(Sezione documento):

- - - - - - -

Quattro scali del Nord Italia introducono restrizioni sul cherosene a causa della crisi energetica. Il blocco di Hormuz impone priorità ai voli lunghi e sanitari. Ryanair avverte: se il conflitto in Iran prosegue, i voli estivi sono a rischio in tutta Europa
A causa della severa contrazione nelle scorte di combustibile, sono state introdotte restrizioni operative in quattro nodi strategici del trasporto aereo italiano: Milano Linate, Bologna, Venezia e Treviso.
Secondo quanto comunicato da Air Bp Italia, la divisione specializzata del gruppo British Petroleum dedicata al settore dell'aviazione, le limitazioni resteranno in vigore almeno fino al 9 aprile, con l'obiettivo di preservare le riserve per i servizi essenziali. Negli avvisi ufficiali si specifica chiaramente che "la priorità sarà data ai voli di ambulanza, ai voli di Stato e ai voli con durata superiore a tre ore".
Per tutti gli altri collegamenti di breve durata è stato imposto un tetto massimo di erogazione pari a 2.000 litri per singolo aeromobile, ha riportato Il Corriere della Sera, che ha passato in rassegna i bollettini Notam distribuiti alle società aeroportuali. Sebbene tale ammontare possa apparire consistente, i calcoli tecnici forniti dai piloti al quotidiano chiariscono che questa quantità garantisce meno di un'ora di autonomia per velivoli come i Boeing 737 o gli Airbus A320.
Tale restrizione impedirebbe, senza rifornimenti preventivi effettuati in altri scali, di coprire rotte nazionali dirette come quella tra il Veneto e la Sicilia.
Nonostante l'allarme il Gruppo Save, che gestisce gli scali di Venezia e Treviso, ha cercato di ridimensionare la situazione, chiarendo che le difficoltà sono legate a un unico operatore. "Il problema è relativo ad un solo fornitore e negli scali del Gruppo ne sono presenti altri che riforniscono la gran parte dei vettori", ha precisato l'azienda.
Save ha ribadito che "nessuna limitazione è posta per i voli intercontinentali e per l'area Schengen ed è garantita l'operatività senza alcun allarmismo".
Parallelamente, una rassicurazione analoga è giunta dallo scalo San Francesco d'Assisi di Perugia che ha confermato all'agenzia Ansa che le scorte di sicurezza sono sufficienti per altre 3-4 settimane.

- - - - - - -

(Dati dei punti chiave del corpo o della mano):
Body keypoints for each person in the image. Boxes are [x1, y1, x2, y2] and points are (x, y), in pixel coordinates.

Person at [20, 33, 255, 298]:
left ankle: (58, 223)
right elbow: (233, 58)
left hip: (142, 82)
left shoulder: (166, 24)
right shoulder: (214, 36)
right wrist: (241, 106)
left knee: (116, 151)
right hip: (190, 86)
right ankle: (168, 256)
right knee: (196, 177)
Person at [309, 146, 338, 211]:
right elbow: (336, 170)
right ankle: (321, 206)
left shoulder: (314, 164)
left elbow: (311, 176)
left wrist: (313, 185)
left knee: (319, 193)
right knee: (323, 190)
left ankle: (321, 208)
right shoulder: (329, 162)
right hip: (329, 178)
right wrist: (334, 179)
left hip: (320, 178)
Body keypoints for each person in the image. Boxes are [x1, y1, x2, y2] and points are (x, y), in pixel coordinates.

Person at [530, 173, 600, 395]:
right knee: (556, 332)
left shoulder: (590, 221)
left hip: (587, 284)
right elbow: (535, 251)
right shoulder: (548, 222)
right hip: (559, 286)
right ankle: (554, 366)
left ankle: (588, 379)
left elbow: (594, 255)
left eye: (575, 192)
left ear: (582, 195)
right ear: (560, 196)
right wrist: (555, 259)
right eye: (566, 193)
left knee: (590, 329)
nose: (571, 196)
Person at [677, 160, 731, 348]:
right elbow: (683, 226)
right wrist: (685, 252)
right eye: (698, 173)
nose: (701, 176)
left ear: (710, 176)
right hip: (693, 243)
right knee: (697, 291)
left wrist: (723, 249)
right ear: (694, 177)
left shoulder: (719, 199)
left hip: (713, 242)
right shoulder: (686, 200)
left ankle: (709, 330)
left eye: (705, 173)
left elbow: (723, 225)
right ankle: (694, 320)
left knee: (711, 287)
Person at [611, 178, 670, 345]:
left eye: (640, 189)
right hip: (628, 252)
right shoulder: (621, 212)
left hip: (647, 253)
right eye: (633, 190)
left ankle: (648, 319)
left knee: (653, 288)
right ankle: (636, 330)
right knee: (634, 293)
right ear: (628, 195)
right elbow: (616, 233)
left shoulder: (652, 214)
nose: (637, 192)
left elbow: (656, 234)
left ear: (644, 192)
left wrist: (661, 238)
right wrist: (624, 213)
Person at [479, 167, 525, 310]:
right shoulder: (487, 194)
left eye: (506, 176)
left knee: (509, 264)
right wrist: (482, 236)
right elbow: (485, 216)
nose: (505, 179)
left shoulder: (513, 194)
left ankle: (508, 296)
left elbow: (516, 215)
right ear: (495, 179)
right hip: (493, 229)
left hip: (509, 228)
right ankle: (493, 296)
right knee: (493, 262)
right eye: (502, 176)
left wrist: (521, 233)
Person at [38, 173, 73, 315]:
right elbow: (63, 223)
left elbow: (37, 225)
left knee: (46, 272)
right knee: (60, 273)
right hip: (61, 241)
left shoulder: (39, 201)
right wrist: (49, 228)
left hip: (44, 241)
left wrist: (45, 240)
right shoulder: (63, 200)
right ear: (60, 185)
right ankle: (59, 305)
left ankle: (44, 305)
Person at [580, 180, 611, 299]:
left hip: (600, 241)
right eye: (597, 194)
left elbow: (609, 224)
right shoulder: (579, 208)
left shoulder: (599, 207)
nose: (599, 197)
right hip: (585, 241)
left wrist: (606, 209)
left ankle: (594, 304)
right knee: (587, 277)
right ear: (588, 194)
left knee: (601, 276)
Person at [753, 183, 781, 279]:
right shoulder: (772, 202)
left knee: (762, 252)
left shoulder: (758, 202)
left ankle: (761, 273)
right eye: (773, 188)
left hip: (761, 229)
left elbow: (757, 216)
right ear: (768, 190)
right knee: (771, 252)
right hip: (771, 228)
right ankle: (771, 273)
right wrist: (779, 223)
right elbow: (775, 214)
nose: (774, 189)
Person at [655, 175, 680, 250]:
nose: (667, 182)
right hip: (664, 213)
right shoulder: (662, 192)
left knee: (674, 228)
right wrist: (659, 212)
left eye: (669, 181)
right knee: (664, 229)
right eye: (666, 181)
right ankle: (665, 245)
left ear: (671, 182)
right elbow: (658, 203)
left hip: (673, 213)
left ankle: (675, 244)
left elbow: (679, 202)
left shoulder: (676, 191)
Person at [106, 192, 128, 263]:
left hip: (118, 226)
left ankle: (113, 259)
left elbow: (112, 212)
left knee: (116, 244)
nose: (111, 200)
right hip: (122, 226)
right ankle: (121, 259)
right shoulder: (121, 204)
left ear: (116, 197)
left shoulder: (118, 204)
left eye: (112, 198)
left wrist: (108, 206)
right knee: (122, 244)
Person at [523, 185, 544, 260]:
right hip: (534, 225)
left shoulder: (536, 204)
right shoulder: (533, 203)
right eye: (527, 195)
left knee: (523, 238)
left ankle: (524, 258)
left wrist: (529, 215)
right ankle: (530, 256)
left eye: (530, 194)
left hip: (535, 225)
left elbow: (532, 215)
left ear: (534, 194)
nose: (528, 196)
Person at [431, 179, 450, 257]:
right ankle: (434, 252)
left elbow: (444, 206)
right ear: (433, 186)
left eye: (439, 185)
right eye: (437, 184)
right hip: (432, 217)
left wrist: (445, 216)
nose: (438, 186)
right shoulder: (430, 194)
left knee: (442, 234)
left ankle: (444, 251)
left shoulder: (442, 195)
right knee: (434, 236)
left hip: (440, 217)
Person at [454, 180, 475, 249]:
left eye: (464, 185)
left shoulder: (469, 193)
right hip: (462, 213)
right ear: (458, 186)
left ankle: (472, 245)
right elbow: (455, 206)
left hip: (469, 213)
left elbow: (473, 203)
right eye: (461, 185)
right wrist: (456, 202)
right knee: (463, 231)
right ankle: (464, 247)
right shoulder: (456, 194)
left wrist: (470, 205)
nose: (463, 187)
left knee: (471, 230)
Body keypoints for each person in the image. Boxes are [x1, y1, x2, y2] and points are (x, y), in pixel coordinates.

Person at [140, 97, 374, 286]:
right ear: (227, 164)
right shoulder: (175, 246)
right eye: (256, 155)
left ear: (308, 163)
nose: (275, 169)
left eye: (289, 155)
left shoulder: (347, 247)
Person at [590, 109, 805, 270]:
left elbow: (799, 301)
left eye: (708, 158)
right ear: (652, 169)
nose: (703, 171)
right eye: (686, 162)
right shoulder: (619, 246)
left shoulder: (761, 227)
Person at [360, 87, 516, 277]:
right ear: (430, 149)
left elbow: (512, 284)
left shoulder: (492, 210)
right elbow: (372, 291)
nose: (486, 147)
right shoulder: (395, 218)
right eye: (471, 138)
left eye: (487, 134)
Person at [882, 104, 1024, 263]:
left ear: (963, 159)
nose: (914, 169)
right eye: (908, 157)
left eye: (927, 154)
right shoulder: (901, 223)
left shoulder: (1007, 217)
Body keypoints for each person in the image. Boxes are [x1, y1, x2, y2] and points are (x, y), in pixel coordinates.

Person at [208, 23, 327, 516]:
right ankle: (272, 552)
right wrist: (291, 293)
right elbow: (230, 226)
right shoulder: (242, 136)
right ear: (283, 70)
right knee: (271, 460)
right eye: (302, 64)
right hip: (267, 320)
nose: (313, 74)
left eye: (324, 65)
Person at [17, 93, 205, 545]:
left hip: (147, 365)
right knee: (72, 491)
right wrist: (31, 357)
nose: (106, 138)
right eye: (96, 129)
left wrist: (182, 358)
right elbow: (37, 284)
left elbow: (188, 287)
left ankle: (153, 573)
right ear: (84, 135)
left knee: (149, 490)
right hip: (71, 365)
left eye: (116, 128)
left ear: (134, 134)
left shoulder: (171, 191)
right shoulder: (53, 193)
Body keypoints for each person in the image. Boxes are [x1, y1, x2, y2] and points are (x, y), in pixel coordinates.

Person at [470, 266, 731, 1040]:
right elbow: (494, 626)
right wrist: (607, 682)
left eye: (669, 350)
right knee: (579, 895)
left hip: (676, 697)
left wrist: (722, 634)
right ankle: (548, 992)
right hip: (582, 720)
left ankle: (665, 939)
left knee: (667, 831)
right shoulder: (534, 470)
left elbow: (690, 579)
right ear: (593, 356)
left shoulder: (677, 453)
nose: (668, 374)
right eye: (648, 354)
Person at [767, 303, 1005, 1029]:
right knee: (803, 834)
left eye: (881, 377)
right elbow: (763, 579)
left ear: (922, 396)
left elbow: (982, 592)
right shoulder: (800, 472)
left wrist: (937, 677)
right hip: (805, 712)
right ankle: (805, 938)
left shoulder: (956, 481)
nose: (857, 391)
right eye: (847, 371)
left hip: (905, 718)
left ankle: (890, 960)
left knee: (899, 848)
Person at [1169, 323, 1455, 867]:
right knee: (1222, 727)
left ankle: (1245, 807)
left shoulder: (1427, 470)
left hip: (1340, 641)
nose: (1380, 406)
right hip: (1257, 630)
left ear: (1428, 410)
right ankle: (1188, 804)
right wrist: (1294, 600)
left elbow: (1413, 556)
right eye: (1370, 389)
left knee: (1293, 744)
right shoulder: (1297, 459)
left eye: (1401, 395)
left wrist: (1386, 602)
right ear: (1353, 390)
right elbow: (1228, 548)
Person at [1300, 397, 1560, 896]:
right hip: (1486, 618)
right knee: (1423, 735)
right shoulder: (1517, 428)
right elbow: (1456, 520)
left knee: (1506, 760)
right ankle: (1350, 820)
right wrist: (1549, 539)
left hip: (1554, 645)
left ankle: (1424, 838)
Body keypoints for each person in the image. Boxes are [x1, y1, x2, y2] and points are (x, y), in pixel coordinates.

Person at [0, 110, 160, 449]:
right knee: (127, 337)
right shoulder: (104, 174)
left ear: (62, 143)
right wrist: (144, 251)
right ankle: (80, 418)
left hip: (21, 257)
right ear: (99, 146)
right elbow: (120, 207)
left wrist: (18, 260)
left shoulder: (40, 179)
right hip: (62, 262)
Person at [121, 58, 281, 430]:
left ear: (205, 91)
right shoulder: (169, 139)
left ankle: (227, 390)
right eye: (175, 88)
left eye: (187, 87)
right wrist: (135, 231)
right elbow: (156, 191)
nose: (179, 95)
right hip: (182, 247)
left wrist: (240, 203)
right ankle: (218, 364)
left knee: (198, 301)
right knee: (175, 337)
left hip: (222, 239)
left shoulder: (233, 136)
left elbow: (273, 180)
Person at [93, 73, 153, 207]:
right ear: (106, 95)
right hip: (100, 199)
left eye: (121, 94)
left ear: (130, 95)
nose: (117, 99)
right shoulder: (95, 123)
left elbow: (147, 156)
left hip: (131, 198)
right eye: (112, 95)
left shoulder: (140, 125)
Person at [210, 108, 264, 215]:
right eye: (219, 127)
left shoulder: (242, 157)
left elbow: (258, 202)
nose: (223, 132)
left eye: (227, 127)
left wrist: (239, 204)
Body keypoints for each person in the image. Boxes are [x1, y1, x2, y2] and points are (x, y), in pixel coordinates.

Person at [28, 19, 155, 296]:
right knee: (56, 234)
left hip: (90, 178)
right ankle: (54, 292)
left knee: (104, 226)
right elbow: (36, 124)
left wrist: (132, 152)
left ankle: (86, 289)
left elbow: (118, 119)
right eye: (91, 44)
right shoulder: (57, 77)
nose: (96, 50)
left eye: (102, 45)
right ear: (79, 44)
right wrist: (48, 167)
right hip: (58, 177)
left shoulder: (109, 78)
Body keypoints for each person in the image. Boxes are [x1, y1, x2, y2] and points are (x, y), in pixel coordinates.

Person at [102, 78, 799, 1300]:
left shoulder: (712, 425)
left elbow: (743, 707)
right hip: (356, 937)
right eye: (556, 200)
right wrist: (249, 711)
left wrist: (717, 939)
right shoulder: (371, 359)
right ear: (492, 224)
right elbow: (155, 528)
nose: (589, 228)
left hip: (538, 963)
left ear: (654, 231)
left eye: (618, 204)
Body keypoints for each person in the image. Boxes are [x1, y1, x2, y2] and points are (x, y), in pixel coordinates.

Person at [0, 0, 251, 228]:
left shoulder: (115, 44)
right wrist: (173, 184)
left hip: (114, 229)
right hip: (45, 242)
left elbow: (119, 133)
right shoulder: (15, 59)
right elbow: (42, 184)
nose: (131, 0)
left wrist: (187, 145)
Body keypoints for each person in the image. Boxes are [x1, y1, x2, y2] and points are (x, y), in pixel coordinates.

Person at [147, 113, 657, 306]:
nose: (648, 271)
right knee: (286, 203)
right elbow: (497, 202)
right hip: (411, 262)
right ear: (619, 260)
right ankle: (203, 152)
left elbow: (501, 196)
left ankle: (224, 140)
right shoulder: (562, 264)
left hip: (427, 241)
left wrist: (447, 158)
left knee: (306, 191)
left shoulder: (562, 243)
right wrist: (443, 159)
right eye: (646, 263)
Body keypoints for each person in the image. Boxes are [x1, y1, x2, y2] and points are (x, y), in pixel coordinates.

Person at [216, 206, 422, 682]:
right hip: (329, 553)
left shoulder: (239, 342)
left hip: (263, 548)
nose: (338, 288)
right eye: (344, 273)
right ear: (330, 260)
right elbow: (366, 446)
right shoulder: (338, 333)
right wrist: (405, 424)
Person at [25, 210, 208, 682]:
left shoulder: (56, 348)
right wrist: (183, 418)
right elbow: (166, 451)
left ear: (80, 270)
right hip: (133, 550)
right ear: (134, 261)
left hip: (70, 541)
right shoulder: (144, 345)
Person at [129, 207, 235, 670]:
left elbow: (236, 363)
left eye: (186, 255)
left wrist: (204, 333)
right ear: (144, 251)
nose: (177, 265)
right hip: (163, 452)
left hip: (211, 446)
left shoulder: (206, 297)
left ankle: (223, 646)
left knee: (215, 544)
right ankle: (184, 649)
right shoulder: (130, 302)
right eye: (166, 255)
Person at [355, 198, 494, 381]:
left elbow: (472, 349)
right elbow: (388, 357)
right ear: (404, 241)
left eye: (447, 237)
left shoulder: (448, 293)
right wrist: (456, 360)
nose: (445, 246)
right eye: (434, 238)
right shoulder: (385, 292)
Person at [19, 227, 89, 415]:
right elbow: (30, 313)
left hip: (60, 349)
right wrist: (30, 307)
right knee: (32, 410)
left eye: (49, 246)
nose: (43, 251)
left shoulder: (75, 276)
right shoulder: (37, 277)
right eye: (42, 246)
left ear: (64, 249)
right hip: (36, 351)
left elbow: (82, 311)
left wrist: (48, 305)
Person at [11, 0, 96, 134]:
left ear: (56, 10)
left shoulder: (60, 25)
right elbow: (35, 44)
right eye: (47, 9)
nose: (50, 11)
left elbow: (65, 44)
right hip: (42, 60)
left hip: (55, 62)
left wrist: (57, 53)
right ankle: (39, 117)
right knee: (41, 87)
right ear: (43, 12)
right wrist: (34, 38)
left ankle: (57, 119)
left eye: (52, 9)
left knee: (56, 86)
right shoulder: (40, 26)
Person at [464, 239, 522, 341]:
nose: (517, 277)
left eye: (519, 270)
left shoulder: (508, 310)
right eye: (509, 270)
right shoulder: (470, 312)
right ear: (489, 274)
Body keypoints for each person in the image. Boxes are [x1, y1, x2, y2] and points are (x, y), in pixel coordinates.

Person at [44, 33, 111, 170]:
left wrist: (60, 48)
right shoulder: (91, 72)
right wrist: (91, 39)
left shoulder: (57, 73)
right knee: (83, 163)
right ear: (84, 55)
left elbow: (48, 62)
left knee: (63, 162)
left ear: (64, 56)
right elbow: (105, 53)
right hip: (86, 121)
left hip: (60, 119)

- - - - - - -

(Requisiti dei compiti):
1. Nell'articolo sulle restrizioni al cherosene, spiega perché il tetto di 2.000 litri per aeromobile è meno ampio di quanto sembri. Rispondi in una, due o tre frasi.
2. Continua l'articolo sulle restrizioni al cherosene a partire dalla sua ultima frase.
I record sono materiale distinto dall'articolo sulle restrizioni al cherosene.

(Sezione risposte):
1. Secondo i calcoli tecnici dei piloti riportati dal Corriere della Sera, 2.000 litri garantiscono meno di un'ora di autonomia a velivoli come i Boeing 737 o gli Airbus A320. Senza rifornimenti preventivi in altri scali, questa quantità non basterebbe quindi a coprire rotte nazionali dirette come quella tra il Veneto e la Sicilia.

2.
Lo stesso Corriere della Sera, che ha riportato la notizia, sottolinea che i voli di Pasqua e dei giorni successivi sono al riparo, ma anche che l’ultima nave cisterna carica di cherosene partita dal Golfo Persico arriva in Europa il 9 aprile, ponendo rischi per l'immediato.
Crisi geopolitica e scenari per la stagione estiva
Seppure non citata esplicitamente nelle comunicazioni ufficiali, l'origine di questa strozzatura logistica risiede nelle tensioni internazionali, a partire dal sostanziale blocco dello Stretto di Hormuz per le navi cisterna contenti il greggio destinato a buona parte dell'Europa.
Lufthansa ha confermato a Die Welt che la criticità è già palpabile nei mercati asiatici e che "più a lungo lo Stretto di Hormuz rimarrà bloccato, più critica potrebbe diventare la sicurezza delle forniture di cherosene". L'instabilità ha già innescato rincari record, con il prezzo del combustibile decollato oltre il 100% in alcune aree.
Come riferito dal Corriere della Sera, Ryanair monitora la situazione con estrema attenzione. Sebbene le forniture siano garantite fino a fine maggio, la compagnia non esclude rischi di cancellazioni per l'estate se il conflitto in Iran dovesse perdurare.
Al momento, l'Italia vanta un'autonomia di scorte per circa sette mesi, ma la fragilità della catena di approvvigionamento europea resta il tema centrale per i prossimi mesi.